As usual, the US was ahead of us. The Federal Reserve reacted to the 2008 financial crisis by creating several trillion dollars. Some were used to bail out financial institutions (including foreign ones), some to buy up dubious securities and some to purchase government debt. This saved the financial system without causing inflation. That success led many to advocate using the Fed to attack problems such as climate change and infrastructure deficits.

Fortuitously, New Monetary Theory (NMT) has come along to provide a rationale. Stephanie Kelton argues in her book The Deficit Myth that government money-creation is what we need to achieve full employment and reduce inequality. Some of the tenets of NMT are contentious, but it is clear that sovereign money has served us well during the present crisis.

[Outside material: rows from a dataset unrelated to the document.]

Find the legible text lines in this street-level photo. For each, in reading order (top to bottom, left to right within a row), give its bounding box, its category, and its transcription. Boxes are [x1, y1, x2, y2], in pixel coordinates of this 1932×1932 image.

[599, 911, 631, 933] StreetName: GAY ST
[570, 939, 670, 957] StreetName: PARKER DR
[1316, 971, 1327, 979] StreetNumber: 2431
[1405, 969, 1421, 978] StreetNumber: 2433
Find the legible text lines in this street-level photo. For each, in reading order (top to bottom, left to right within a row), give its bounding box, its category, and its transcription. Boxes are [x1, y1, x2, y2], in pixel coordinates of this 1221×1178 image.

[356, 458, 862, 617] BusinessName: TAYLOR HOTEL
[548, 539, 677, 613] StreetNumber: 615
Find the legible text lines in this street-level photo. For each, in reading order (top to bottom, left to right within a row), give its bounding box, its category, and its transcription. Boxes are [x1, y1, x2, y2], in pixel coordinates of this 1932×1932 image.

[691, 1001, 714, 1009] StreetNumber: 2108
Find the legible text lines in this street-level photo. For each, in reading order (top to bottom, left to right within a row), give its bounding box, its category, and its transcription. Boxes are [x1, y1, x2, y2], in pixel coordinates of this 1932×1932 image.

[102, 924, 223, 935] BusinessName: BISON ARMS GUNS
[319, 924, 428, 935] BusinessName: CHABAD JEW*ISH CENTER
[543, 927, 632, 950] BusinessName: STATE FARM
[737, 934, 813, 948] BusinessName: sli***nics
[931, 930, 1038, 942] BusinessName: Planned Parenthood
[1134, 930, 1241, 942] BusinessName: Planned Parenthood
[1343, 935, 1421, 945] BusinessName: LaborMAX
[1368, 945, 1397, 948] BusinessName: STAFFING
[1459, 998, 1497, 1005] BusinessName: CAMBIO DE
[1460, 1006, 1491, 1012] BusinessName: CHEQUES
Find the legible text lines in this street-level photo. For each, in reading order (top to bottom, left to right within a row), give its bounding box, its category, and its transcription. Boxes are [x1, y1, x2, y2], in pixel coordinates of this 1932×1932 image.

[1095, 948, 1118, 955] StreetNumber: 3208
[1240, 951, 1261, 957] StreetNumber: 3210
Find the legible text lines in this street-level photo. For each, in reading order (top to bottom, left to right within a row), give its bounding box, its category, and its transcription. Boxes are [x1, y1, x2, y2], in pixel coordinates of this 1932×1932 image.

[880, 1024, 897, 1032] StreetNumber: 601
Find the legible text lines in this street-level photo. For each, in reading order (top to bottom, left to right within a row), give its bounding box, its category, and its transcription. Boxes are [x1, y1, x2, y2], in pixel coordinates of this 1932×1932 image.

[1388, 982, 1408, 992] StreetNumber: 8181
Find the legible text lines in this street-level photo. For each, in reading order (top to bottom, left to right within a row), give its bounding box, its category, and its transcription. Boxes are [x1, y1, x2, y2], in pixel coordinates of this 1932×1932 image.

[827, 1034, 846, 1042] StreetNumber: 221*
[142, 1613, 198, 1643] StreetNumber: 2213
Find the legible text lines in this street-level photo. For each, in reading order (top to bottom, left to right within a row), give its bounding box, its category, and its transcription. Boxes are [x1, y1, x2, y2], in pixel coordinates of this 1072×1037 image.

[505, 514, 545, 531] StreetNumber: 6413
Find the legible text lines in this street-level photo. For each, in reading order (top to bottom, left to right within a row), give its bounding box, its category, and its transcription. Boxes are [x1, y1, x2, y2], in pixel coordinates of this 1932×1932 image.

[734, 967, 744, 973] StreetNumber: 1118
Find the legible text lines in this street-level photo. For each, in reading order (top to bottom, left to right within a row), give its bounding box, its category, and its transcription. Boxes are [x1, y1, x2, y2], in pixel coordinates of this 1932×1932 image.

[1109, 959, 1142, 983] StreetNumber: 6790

The corporate media is not on board. Pierre Poilievre, the Tory finance critic, has accused Trudeau of using the BoC for nefarious purposes. The deficit hawks are fearmongering about the burden we will leave to our grandchildren. The banks don’t approve because it reduces the space for their own money creation. When the pandemic ends we can expect a strong push for cutbacks and austerity.

Fortunately, as economist Jim Stanford put it so well, “the genie is out of the bottle’. John Hotson was right. He and COMER deserve credit for helping to move the mountain. The challenge ahead is to ensure that this instrument is used for the benefit of all.

Our Comment

Dave Gracey, retired principal of an alternative secondary school in downtown Toronto, was one of the earliest to enlist in COMER, and has, over the years, submitted many pithy articles to the ER. He has been a tremendous supporter of COMER in every way.